- **SOURCE TEXT**:
════════════════

Charles A. Beggs (November 1, 1860 – November 2, 1939) was an American politician and businessman.

Born in Plainfield, Wisconsin, Beggs went to public school. Beggs owned potato warehouses in Waushara and Portage Counties, Wisconsin. He was involved with the retail mercantile business in Rice Lake, Barron County, Wisconsin. Beggs served as president of the village of Cameron, Wisconsin. He also served on the Barron County Board of Supervisors. Beggs served in the Wisconsin State Assembly from 1921 to 1923, from 1927 to 1933, and from 1937 to 1939. Beggs was a Democrat. Beggs supported United States Senator Robert M. La Follette, Sr. and was involved with the Wisconsin Progressive Party. He moved to Madison, Wisconsin after his term ended in the Wisconsin Legislature. Beggs died suddenly of a heart attack the day after his seventy-ninth birthday at his home in Madison, Wisconsin. His son Lyall T. Beggs also served in the Wisconsin Assembly.

════════════════

- **EXERCISE INSTRUCTIONS**:
1. In the Beggs biography, substitute "grain" for "potato" in the passage that begins at "Born in Plainfield, Wisconsin, Beggs" and stops after "the Wisconsin Assembly.".
2. According to the Beggs biography, during which years did Beggs serve in the Wisconsin State Assembly?
Rely solely on the Charles A. Beggs biography.

- **ENTRIES PROVIDED**:
════════════════

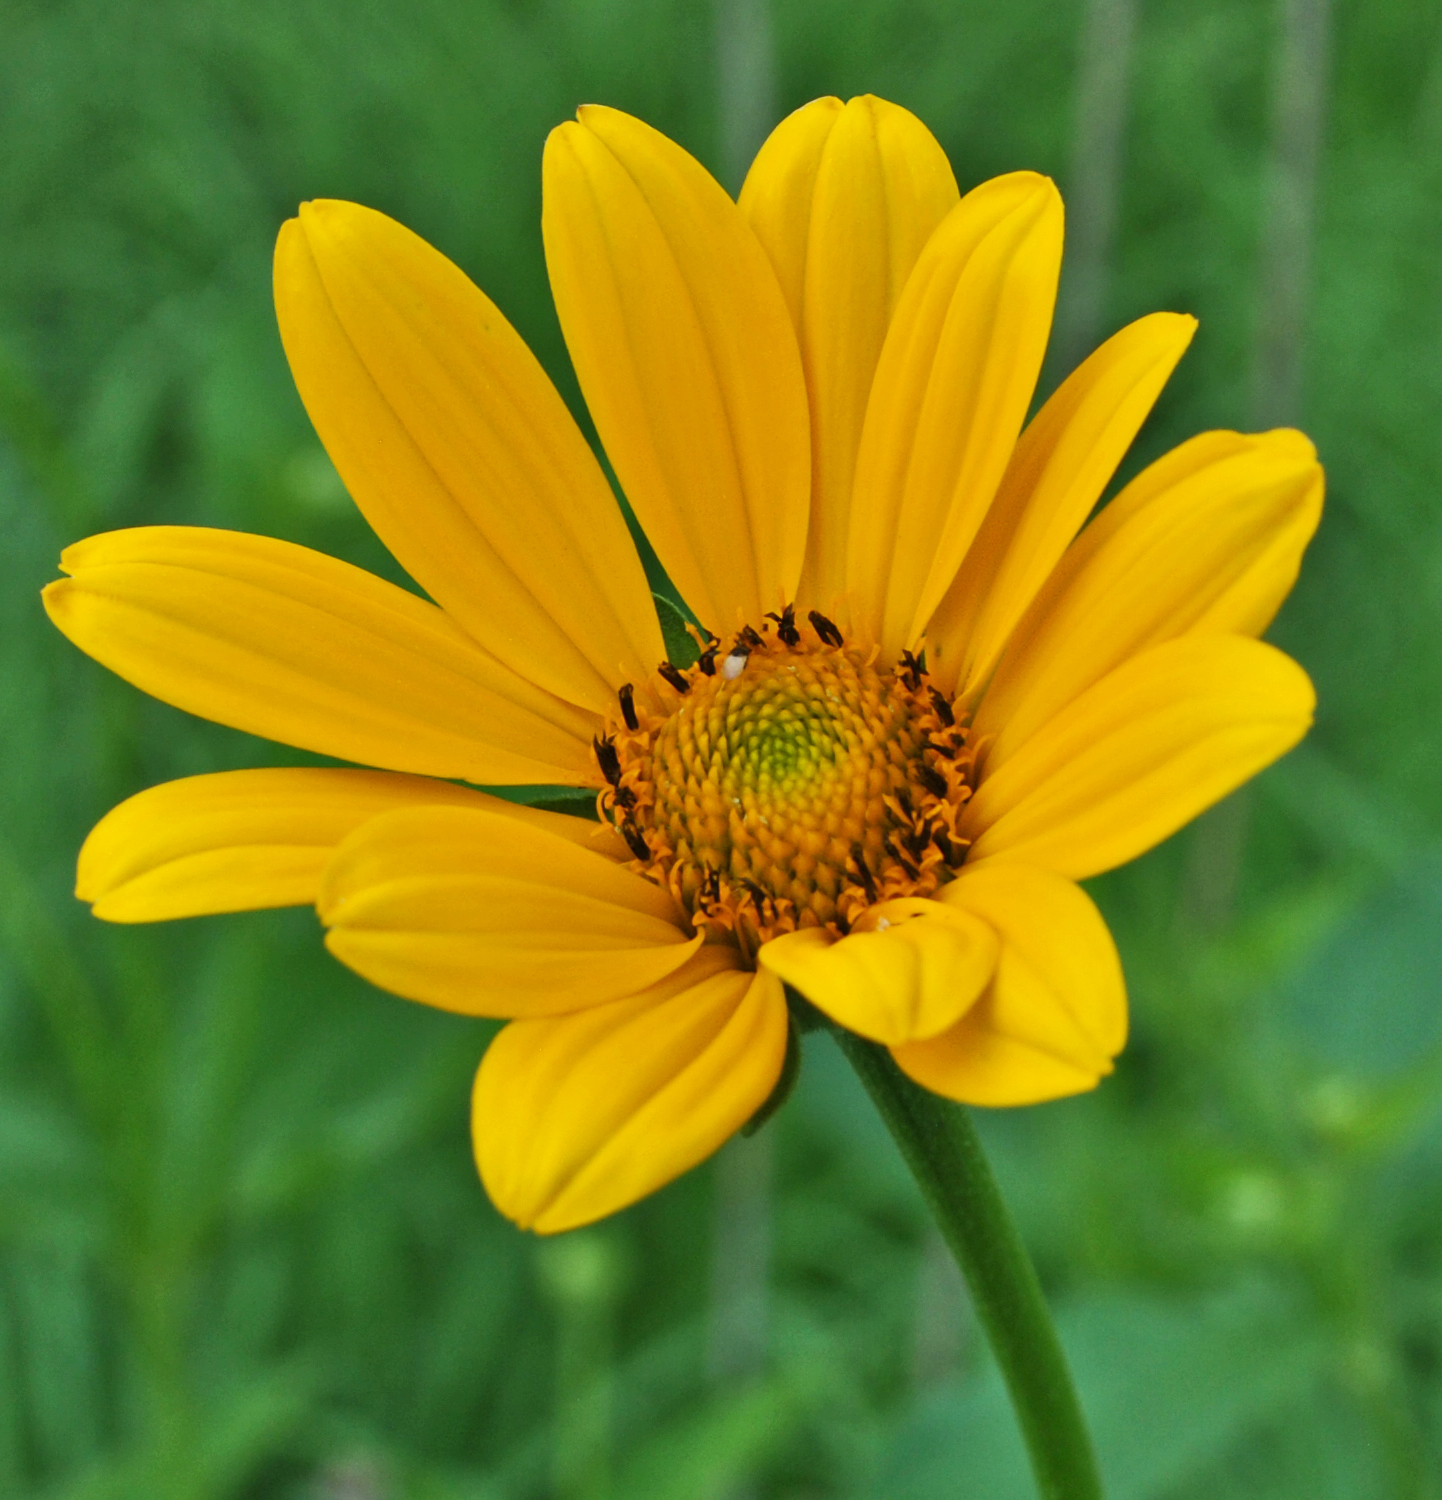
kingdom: Plantae
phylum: Tracheophyta
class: Magnoliopsida
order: Asterales
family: Asteraceae
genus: Heliopsis
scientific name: Heliopsis helianthoides
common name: False sunflower
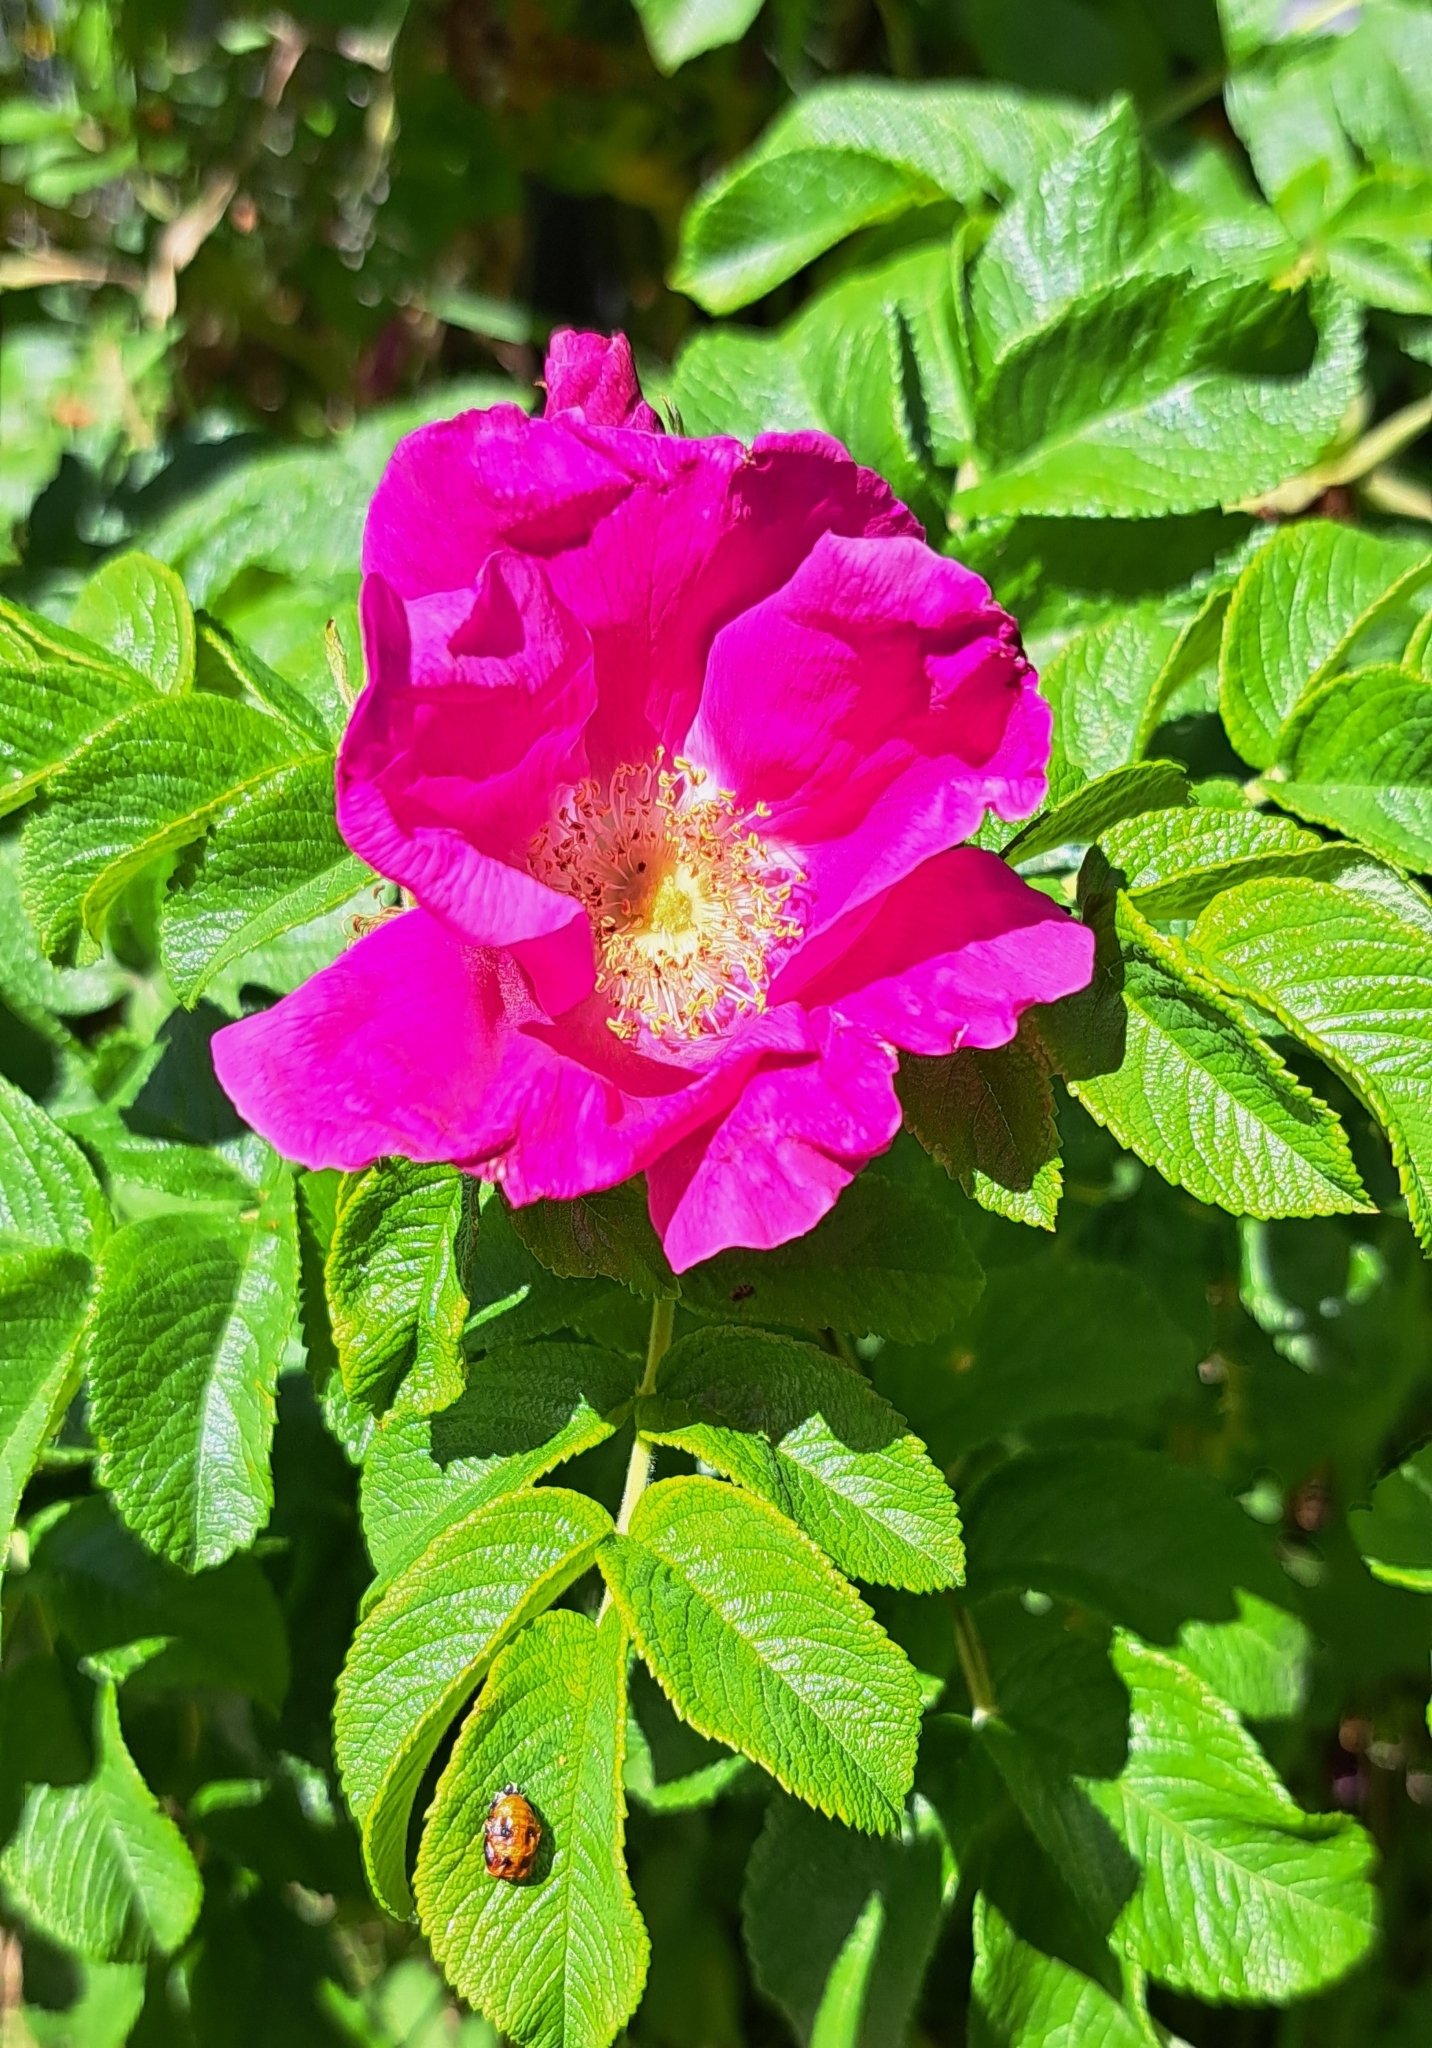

════════════════

- **ANSWERS BELOW**:
1.
Born in Plainfield, Wisconsin, Beggs went to public school. Beggs owned grain warehouses in Waushara and Portage Counties, Wisconsin. He was involved with the retail mercantile business in Rice Lake, Barron County, Wisconsin. Beggs served as president of the village of Cameron, Wisconsin. He also served on the Barron County Board of Supervisors. Beggs served in the Wisconsin State Assembly from 1921 to 1923, from 1927 to 1933, and from 1937 to 1939. Beggs was a Democrat. Beggs supported United States Senator Robert M. La Follette, Sr. and was involved with the Wisconsin Progressive Party. He moved to Madison, Wisconsin after his term ended in the Wisconsin Legislature. Beggs died suddenly of a heart attack the day after his seventy-ninth birthday at his home in Madison, Wisconsin. His son Lyall T. Beggs also served in the Wisconsin Assembly.

2. He served from 1921 to 1923, from 1927 to 1933, and from 1937 to 1939.